O que aconteceu agora

A inspeção identificou três irregularidades centrais: resíduos de diferentes tipos dispostos a céu aberto, sem cobertura de solo, célula, vala ou compactação; diversos focos de queimadas ativos; e ausência completa de cercamento, portão, guarita ou qualquer barreira física no entorno do lixão.

Sem delimitação, o acesso ao local está livre para qualquer veículo ou pessoa. O MPAM apontou que as queimadas recorrentes têm relação direta com essa ausência de controle — pessoas invadem a área e ateiam fogo.

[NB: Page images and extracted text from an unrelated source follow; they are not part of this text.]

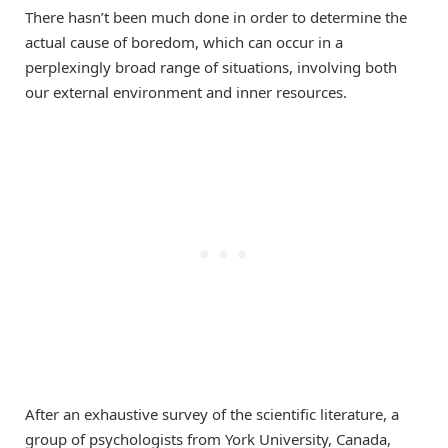
There hasn’t been much done in order to determine the
actual cause of boredom, which can occur in a
perplexingly broad range of situations, involving both
our external environment and inner resources.
After an exhaustive survey of the scientific literature, a
group of psychologists from York University, Canada,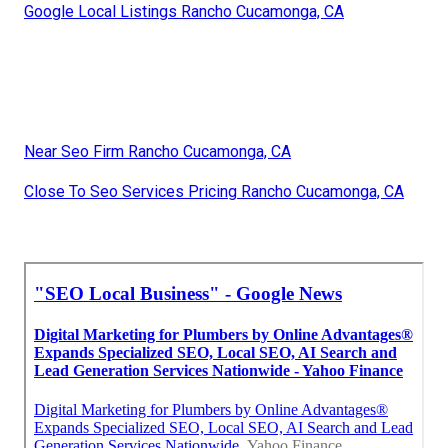
Google Local Listings Rancho Cucamonga, CA
Near Seo Firm Rancho Cucamonga, CA
Close To Seo Services Pricing Rancho Cucamonga, CA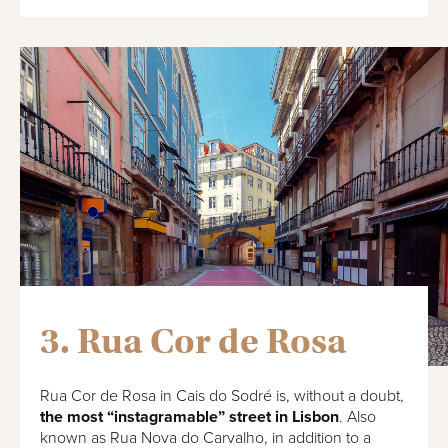
3. Rua Cor de Rosa
Rua Cor de Rosa in Cais do Sodré is, without a doubt,
the most “instagramable” street in Lisbon
. Also
known as Rua Nova do Carvalho, in addition to a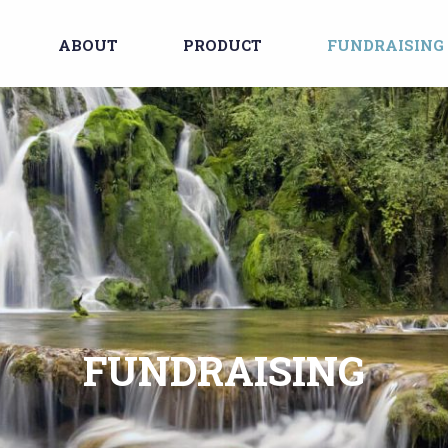
ABOUT
PRODUCT
FUNDRAISING
FUNDRAISING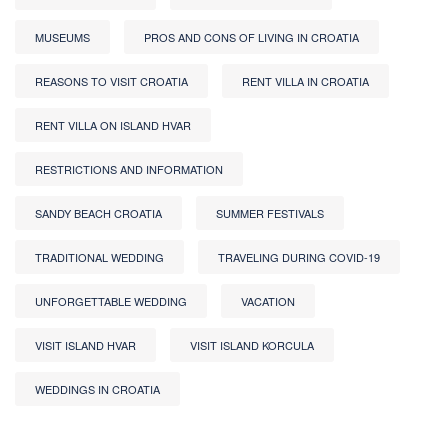
MUSEUMS
PROS AND CONS OF LIVING IN CROATIA
REASONS TO VISIT CROATIA
RENT VILLA IN CROATIA
RENT VILLA ON ISLAND HVAR
RESTRICTIONS AND INFORMATION
SANDY BEACH CROATIA
SUMMER FESTIVALS
TRADITIONAL WEDDING
TRAVELING DURING COVID-19
UNFORGETTABLE WEDDING
VACATION
VISIT ISLAND HVAR
VISIT ISLAND KORCULA
WEDDINGS IN CROATIA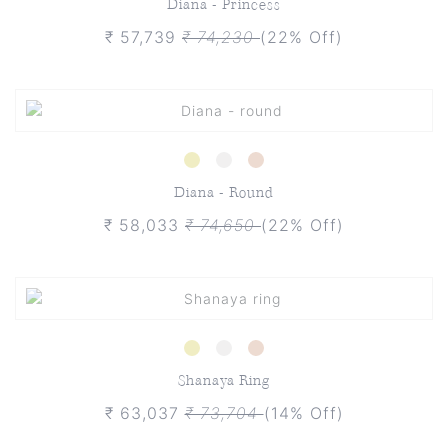
Diana - Princess
₹ 57,739
₹ 74,230
(22% Off)
Diana - Round
₹ 58,033
₹ 74,650
(22% Off)
Shanaya Ring
₹ 63,037
₹ 73,704
(14% Off)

A Promotoria determinou ainda que a prefeitura adote medidas imediatas: delimitar a área de disposição de resíduos com espaçamento entre a vegetação nativa e o Igarapé Acuruí; cercar o perímetro; instalar pelo menos um vigilante permanente; e colocar sinalização visível tanto na estrada de acesso quanto na entrada do lixão.

O prazo de 15 dias úteis vale para a resposta aos ofícios encaminhados à Prefeitura de Amaturá, com cópia à Secretaria Municipal de Meio Ambiente e ao Ipaam.

O que veio antes

A inspeção do MPAM em Amaturá ocorre em um contexto de seca severa no Amazonas. Agosto de 2026 registrou queda de 97,8% no volume de chuvas em Manaus — o agosto mais seco dos últimos seis anos —, condição que agrava o risco de queimadas em áreas sem controle, como o lixão municipal.

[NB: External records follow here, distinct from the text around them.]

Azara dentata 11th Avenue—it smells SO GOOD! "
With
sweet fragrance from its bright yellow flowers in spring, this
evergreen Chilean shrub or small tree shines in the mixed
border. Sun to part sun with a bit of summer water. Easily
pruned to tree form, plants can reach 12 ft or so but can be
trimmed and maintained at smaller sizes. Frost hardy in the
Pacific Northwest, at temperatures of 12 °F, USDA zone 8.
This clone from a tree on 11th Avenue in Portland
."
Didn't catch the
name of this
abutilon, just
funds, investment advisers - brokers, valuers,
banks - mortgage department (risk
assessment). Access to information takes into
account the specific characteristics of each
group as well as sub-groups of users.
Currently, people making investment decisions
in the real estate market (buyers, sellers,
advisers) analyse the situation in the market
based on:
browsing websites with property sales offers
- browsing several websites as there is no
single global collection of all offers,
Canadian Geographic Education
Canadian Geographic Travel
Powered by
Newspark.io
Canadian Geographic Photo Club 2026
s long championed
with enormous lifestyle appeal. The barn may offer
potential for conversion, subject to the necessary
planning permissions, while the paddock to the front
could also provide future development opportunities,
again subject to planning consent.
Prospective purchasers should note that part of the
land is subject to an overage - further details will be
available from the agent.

O igarapé no meio do problema

A inspeção identificou que o Igarapé Acuruí está diretamente envolvido na situação. O MP incluiu entre as medidas prioritárias a delimitação da área com espaçamento específico entre os resíduos, a vegetação nativa e o curso d’água.

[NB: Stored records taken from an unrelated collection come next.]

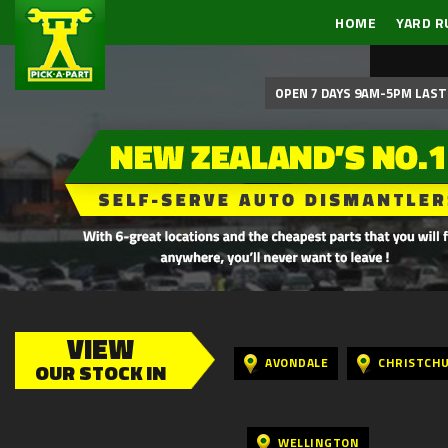
HOME
YARD R
OPEN 7 DAYS 9AM-5PM LAST 
VIEW
AVONDALE
CHRISTCH
OUR STOCK IN
WELLINGTON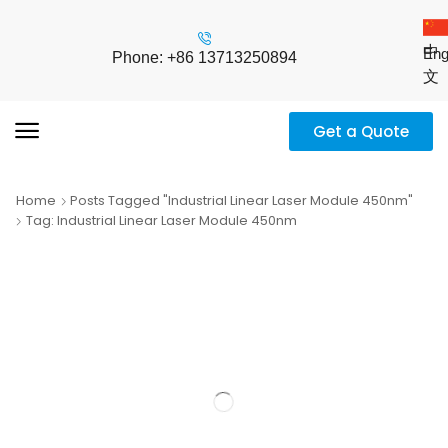
中
Eng
Phone: +86 13713250894
文
Get a Quote
Home
Posts Tagged "industrial Linear Laser Module 450nm"
Tag: Industrial Linear Laser Module 450nm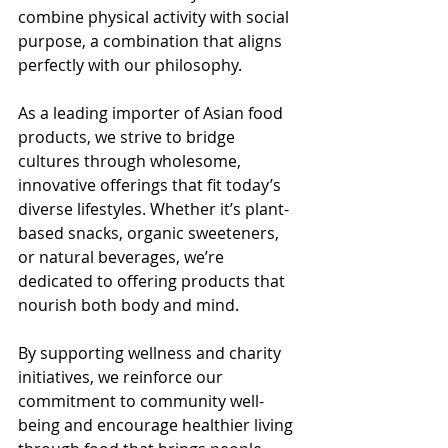
combine physical activity with social 
purpose, a combination that aligns 
perfectly with our philosophy.
As a leading importer of Asian food 
products, we strive to bridge 
cultures through wholesome, 
innovative offerings that fit today’s 
diverse lifestyles. Whether it’s plant-
based snacks, organic sweeteners, 
or natural beverages, we’re 
dedicated to offering products that 
nourish both body and mind.
By supporting wellness and charity 
initiatives, we reinforce our 
commitment to community well-
being and encourage healthier living 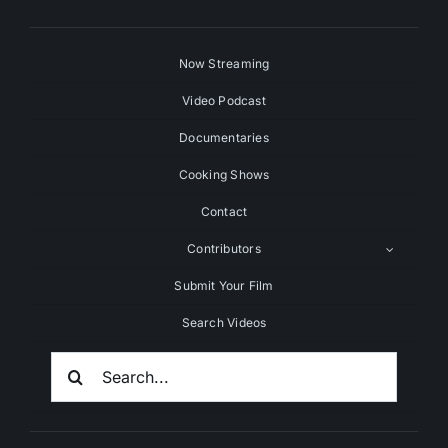
Now Streaming
Video Podcast
Documentaries
Cooking Shows
Contact
Contributors
Submit Your Film
Search Videos
Search
For: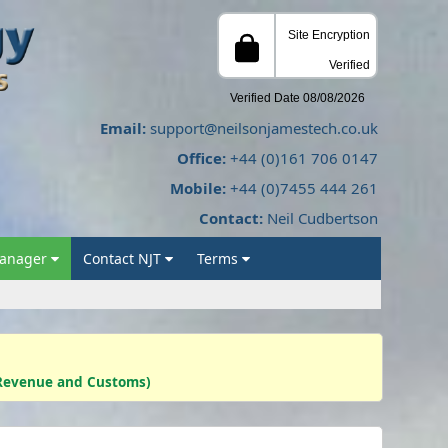
Email:
support@neilsonjamestech.co.uk
Office:
+44 (0)161 706 0147
Mobile:
+44 (0)7455 444 261
Contact:
Neil Cudbertson
Manager
Contact NJT
Terms
s Revenue and Customs)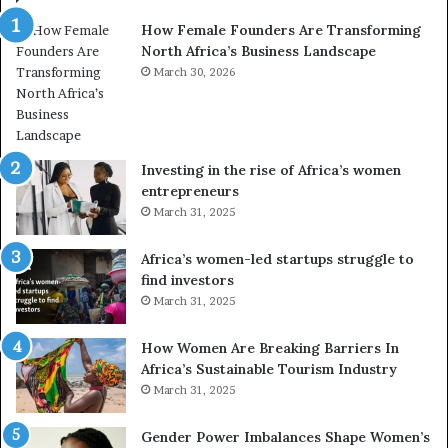
n
a
How Female Founders Are Transforming
s
m
North Africa’s Business Landscape
f
p
o
March 30, 2026
i
r
o
m
n
i
s
n
A
Investing in the rise of Africa’s women
g
f
entrepreneurs
A
r
March 31, 2025
f
i
r
c
Africa’s women-led startups struggle to
i
a
find investors
c
n
March 31, 2025
a
W
i
o
n
m
How Women Are Breaking Barriers In
2
e
Africa’s Sustainable Tourism Industry
0
n
March 31, 2025
2
E
6
n
Gender Power Imbalances Shape Women’s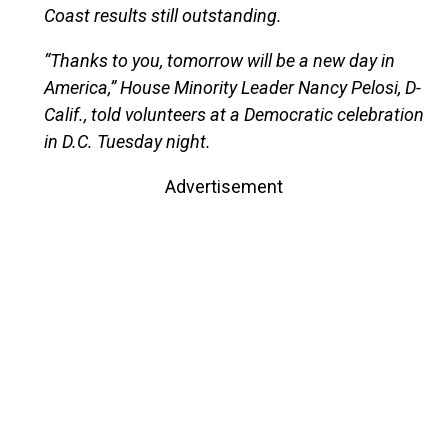
Coast results still outstanding.
“Thanks to you, tomorrow will be a new day in
America,” House Minority Leader Nancy Pelosi, D-
Calif., told volunteers at a Democratic celebration
in D.C. Tuesday night.
Advertisement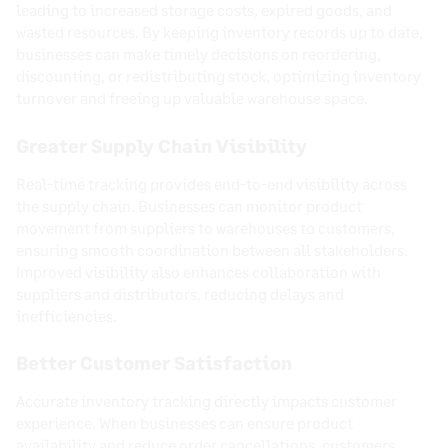
leading to increased storage costs, expired goods, and
wasted resources. By keeping inventory records up to date,
businesses can make timely decisions on reordering,
discounting, or redistributing stock, optimizing inventory
turnover and freeing up valuable warehouse space.
Greater Supply Chain Visibility
Real-time tracking provides end-to-end visibility across
the supply chain. Businesses can monitor product
movement from suppliers to warehouses to customers,
ensuring smooth coordination between all stakeholders.
Improved visibility also enhances collaboration with
suppliers and distributors, reducing delays and
inefficiencies.
Better Customer Satisfaction
Accurate inventory tracking directly impacts customer
experience. When businesses can ensure product
availability and reduce order cancellations, customers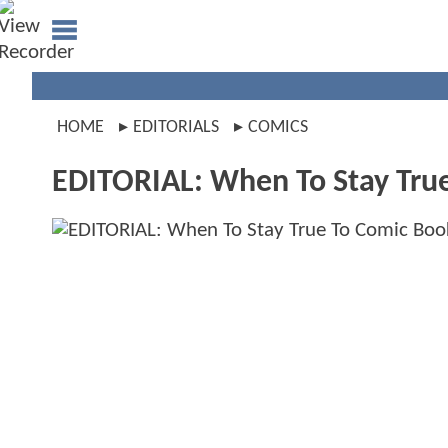
HOME
EDITORIALS
COMICS
EDITORIAL: When To Stay Tru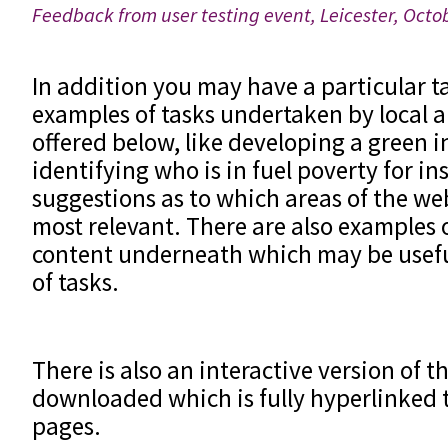
Feedback from user testing event, Leicester, Oct
In addition you may have a particular t
examples of tasks undertaken by local a
offered below, like developing a green i
identifying who is in fuel poverty for in
suggestions as to which areas of the we
most relevant. There are also examples 
content underneath which may be useful
of tasks.
There is also an interactive version of th
downloaded which is fully hyperlinked to
pages.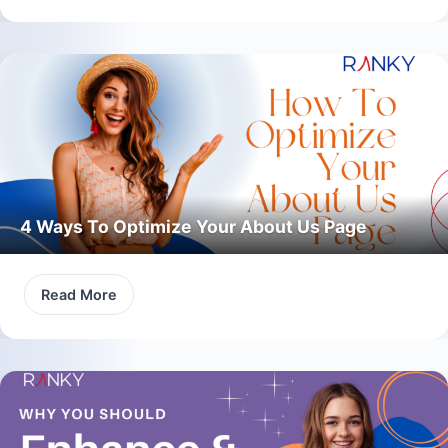
4 Ways To Optimize Your About Us Page
Read More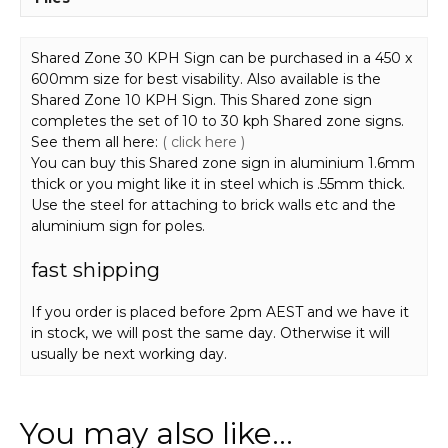
Shared Zone 30 KPH Sign can be purchased in a 450 x
600mm size for best visability. Also available is the
Shared Zone 10 KPH Sign. This Shared zone sign
completes the set of 10 to 30 kph Shared zone signs.
See them all here:
( click here )
You can buy this Shared zone sign in aluminium 1.6mm
thick or you might like it in steel which is .55mm thick.
Use the steel for attaching to brick walls etc and the
aluminium sign for poles.
fast shipping
If you order is placed before 2pm AEST and we have it
in stock, we will post the same day. Otherwise it will
usually be next working day.
You may also like…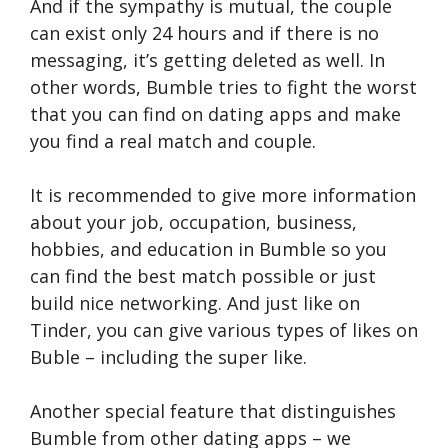
And if the sympathy is mutual, the couple
can exist only 24 hours and if there is no
messaging, it’s getting deleted as well. In
other words, Bumble tries to fight the worst
that you can find on dating apps and make
you find a real match and couple.
It is recommended to give more information
about your job, occupation, business,
hobbies, and education in Bumble so you
can find the best match possible or just
build nice networking. And just like on
Tinder, you can give various types of likes on
Buble – including the super like.
Another special feature that distinguishes
Bumble from other dating apps – we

O promotor Lucas Donato Primo Costa declarou que “a questão do descarte de resíduos sólidos é um problema estrutural complexo de todo o interior do estado, que demanda atenção do Ministério Público.” Afirmou ainda que a inspeção busca “avaliar os impactos dessa realidade em Amaturá e, junto ao Poder Público municipal, viabilizar soluções que assegurem o cumprimento da legislação ambiental e a proteção do meio ambiente e da saúde da população.”

O que a prefeitura disse

Os secretários municipais informaram ao MP, durante a inspeção, que já existe planejamento para o cercamento da área e para a instalação de vigilância.

Informaram também que o Instituto de Proteção Ambiental do Amazonas (Ipaam) realizou visita técnica a Amaturá em junho e estuda a viabilidade de um consórcio intermunicipal entre municípios do Alto Solimões para a atualização dos Planos Municipais de Gestão Integrada de Resíduos Sólidos. A área indicada para a implantação de um novo aterro sanitário, segundo os secretários, já está em processo de aquisição pela prefeitura.

Próximos passos

A Promotoria de Justiça de Amaturá fixou prazo de 15 dias úteis para que a prefeitura responda aos ofícios enviados. O Ipaam também recebeu cópia das comunicações e aguarda manifestação dentro do mesmo período.

O estudo de viabilidade do consórcio intermunicipal para o Alto Solimões, conduzido pelo Ipaam, segue em andamento — sem prazo de conclusão declarado na documentação disponível.